Music, films, and surreal comedy from one connected artistic universe
About
The Impliers is a Denver-based multimedia art project founded by producer, filmmaker, and songwriter Dan Hartman with longtime collaborator and closest friend Charles Ingram. Together, they create emotionally layered music, films, and surreal comedy as parts of a larger shared world.
Origins
Dan and Charles met at 15 in North Carolina and began writing together as teenagers, long before The Impliers formally existed. Their early collaboration grew out of a shared instinct for melody, mood, and experimentation, and that long creative history still gives the project unusual continuity across its music, visuals, and live work.
Multimedia Universe
The Impliers emerged in 2022 with their debut album, Cocoon, alongside a broader self-produced multimedia rollout that included surreal music videos, an award-winning comedic infomercial, and an immersive online presence, signaling from the start that the project extended far beyond music alone. Musically, Cocoon brought that vision into focus through indie guitar rock, electro-pop, piano-led balladry, and darker wave-influenced textures, all in service of songs about relationships, mortality, psychological strain, and emotional contradiction. The release established the project as emotionally unguarded, visually ambitious, and unwilling to stay confined to a single sonic or artistic lane.

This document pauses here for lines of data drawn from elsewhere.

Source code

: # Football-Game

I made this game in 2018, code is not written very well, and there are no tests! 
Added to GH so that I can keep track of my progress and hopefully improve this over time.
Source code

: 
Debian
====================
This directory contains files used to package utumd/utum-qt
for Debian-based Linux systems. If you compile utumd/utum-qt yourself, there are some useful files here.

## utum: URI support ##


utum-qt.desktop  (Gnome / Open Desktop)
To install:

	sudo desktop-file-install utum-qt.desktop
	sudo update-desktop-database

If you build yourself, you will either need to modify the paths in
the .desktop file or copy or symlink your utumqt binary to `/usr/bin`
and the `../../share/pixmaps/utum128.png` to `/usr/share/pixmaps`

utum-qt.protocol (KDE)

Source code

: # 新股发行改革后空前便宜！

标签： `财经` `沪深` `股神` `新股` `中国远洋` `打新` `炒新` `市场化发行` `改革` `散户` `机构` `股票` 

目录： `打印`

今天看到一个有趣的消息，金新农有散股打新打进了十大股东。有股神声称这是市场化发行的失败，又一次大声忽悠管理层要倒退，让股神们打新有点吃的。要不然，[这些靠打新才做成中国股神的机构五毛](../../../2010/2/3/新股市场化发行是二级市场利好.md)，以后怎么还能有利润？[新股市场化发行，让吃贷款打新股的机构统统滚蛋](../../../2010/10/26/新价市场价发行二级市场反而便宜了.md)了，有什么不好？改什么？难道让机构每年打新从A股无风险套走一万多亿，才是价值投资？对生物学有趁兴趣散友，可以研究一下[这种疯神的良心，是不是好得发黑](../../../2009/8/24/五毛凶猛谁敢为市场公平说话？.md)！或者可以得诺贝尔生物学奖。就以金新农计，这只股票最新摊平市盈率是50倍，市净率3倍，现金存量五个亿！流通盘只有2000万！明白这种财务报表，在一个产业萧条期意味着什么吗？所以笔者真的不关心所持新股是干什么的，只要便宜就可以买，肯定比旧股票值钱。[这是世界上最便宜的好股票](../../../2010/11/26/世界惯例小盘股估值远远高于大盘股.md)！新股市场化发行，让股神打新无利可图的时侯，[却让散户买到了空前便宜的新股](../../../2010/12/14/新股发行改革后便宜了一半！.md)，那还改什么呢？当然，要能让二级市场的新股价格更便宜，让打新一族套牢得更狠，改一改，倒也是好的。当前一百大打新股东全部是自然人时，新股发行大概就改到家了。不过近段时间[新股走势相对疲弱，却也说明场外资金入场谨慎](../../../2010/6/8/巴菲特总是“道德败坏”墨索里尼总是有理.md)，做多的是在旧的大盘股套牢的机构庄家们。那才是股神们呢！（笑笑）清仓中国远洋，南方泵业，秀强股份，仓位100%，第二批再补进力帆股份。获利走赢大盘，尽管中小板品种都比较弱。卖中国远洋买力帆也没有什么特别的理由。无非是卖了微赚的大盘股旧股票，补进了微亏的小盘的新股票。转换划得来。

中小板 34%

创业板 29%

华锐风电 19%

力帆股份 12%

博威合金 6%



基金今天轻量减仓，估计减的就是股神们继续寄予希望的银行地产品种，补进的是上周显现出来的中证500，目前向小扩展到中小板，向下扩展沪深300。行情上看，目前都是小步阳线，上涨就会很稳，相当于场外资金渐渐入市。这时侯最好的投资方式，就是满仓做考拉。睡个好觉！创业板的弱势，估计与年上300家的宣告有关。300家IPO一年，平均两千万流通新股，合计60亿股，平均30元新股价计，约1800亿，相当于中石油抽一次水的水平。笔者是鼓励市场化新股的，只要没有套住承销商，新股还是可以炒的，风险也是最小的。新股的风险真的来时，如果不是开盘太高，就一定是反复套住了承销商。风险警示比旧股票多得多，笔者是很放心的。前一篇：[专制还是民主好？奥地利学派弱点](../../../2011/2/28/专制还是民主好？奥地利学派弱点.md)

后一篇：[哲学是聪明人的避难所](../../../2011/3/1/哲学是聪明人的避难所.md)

What separates The Impliers most is the way each release functions as part of a larger world. Their work extends beyond records into psychedelic music videos, surreal short films, sketch comedy, and live multimedia performance. That broader vision came into especially sharp focus with Mixed Messages, a 90-minute multimedia experience combining sketch comedy, original music videos, and surreal storytelling in a meticulously produced format that blurred the line between stage, screen, and sound. Structured like a trip through strange TV channels, the show gradually revealed a deeper story about connection, communication, and the emotional patterns people fall into but rarely talk about.
That larger scope has also been recognized publicly. Birdy Magzine described the impliers as a “self-taught, self-produced multimedia entity and concept band,” while OnStage called Mixed Messages an “ambitious” project that blends film and live performance in a “novel theatrical format.” The project’s visual and multidisciplinary work has also earned multiple Telly Awards, along with recognition from the Denver 48 Hour Film Festival.
Mixed Messages & Beyond
Now, the project is entering its next chapter with The Magic Pt. 1, an album centered on romantic love. Where Cocoon often lived in dread, tension, and inward collapse, the newer material opens into movement, desire, humor, vulnerability, and the contradictions that come with intimacy. At the same time, The Impliers is expanding its larger narrative world through an episodic digital adaptation of Mixed Messages, a feature film in development, and another live experience currently in the works.